TV Eye
Sunday is nihilist night
By Belinda Acosta, Fri., Oct. 8, 2004

This is the last of this year's new prime-time network series reviews. There are more important things to consider, like, um, there's a presidential election coming soon. Do you know where your vote is going?
Suburban angst is the subject of ABC's newest series, Desperate Housewives. Four actresses familiar to prime-time watchers – Marcia Cross (Everwood), Teri Hatcher (Lois & Clark), Felicity Huffman (Frasier, Sports Night) and Corpus Christi native and The Young and the Restless alum Eva Longoria – star, along with Nicollette Sheridan (the resident hoochie mama who isn't really part of the fold but whose presence is very strong). They all live in the immaculately manicured Wisteria Lane, where, to the untrained eye, all is grand. But the aforementioned women of Wisteria Lane know better, and it's from their harried, jaded perspectives that the series gets its drive. It's also unexpectedly funny.
While not as zany as, say, Women on the Verge of a Nervous Breakdown, there are elements of that Almodóvar classic present, though with a North American twist. As contemporary June Cleavers, each woman shows deep fissures in that plastic veneer, some more publicly than others. In fact, the series opens with one member of the fold, Mary Alice (Brenda Strong, who narrates from beyond the grave), ruining her living room carpet in a big, big way.
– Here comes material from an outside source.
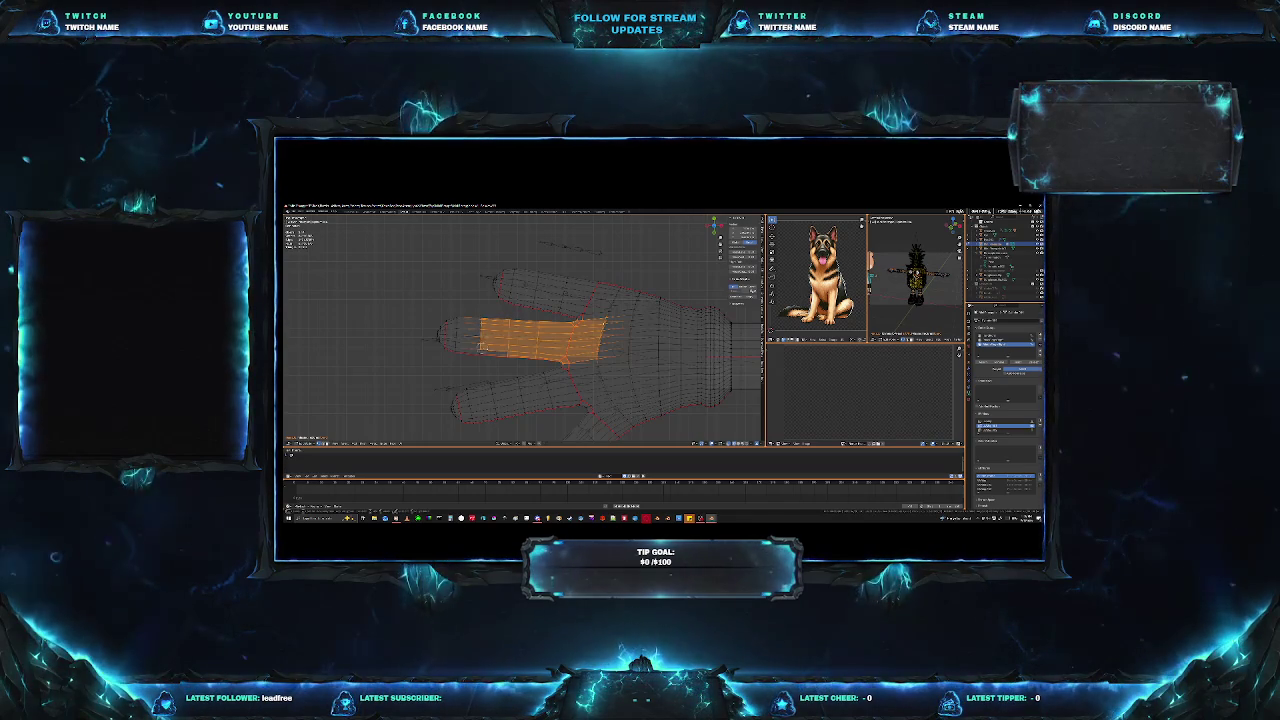
pyautogui.keyDown('shift'); pyautogui.click(455, 325); pyautogui.keyUp('shift')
She blows her brains out. Discovering what drove Mary Alice to this unexpected act brings the women closer. It also opens a window to the mysterious underbelly of Wisteria Lane as new faces arrive in the neighborhood, Mary Alice's husband mourns in a most peculiar way, and nothing – just like the women themselves – is as stable as it appears.

Borrowing from Twin Peaks, with a nod to Leave It to Beaver on acid, Desperate Housewives is one of the most original dramedies to premiere this fall. That's truly good news for the alphabet network, which has been in need of a hit after several years of lackluster seasons, and especially after losing its once-solid drama The Practice.
Speaking of The Practice, its spin-off, Boston Legal, appears perfectly able to hold its own. The series stars the inimitable James Spader (who single-handedly saved The Practice's final season, scooping up an Emmy in a surprise, though not unearned, win at the awards ceremony three weeks ago) as Alan Shore. Joining Spader are The Practice alum Rhona Mitra and William Shatner, reprising his role as the nutty and kind of creepy Denny Crane (also an Emmy Award-winning performance, as guest actor during The Practice's final season). Don't expect legal twists and turns to drive this show as much as the twisted perspective of Shore, Crane, and the assortment of off-center clients and employees they're sure to attract.
Although Desperate Housewives is a domestic dramedy and Boston Legal is set in a law firm, both share a nihilistic view of the world. There is no hope for a better world. Life is absurd and then you die. It's a sobering world-view, but worlds that leave themselves open to near fantastic (and highly entertaining) flights of hyper reality – as when Al Sharpton makes a surprise appearance in Boston Legal, or Desperate Housewives' Hatcher accidentally sets her nemesis' house on fire. Both are great places to visit and leave behind when their hour is over.
Desperate Housewives airs Sundays at 8pm, followed by Boston Legal at 9pm, both on ABC.
What Else Is On?
Tanner on Tanner: The sequel to the unnervingly prescient miniseries Tanner '88 premiered on the Sundance Channel last Tuesday. (see original Tanner '88 review, "Anyone Else for President")
Written by Garry Trudeau and directed by Robert Altman, Tanner on Tanner reunites cast members from the original series, including Cynthia Nixon as Alex Tanner, daughter of (fictional) one-time presidential candidate Jack Tanner (Michael Murphy), and Pamela Reed as former Tanner campaign manager T.J. Cavanaugh. Partially filmed at the Democratic National Convention earlier this year and blending fact with fiction, Alex has evolved from a devoted candidate's daughter to a determined filmmaker who dares to ask: Does the modern politician have a soul? The result is part political satire, part portrait of an independent filmmaker whose passions and delusions are sometimes indistinguishable from one another
Tanner on Tanner airs Tuesdays at 8pm on the Sundance Channel. Encores air throughout October. A daylong marathon of all four episodes will air on Oct. 31. Check local listings.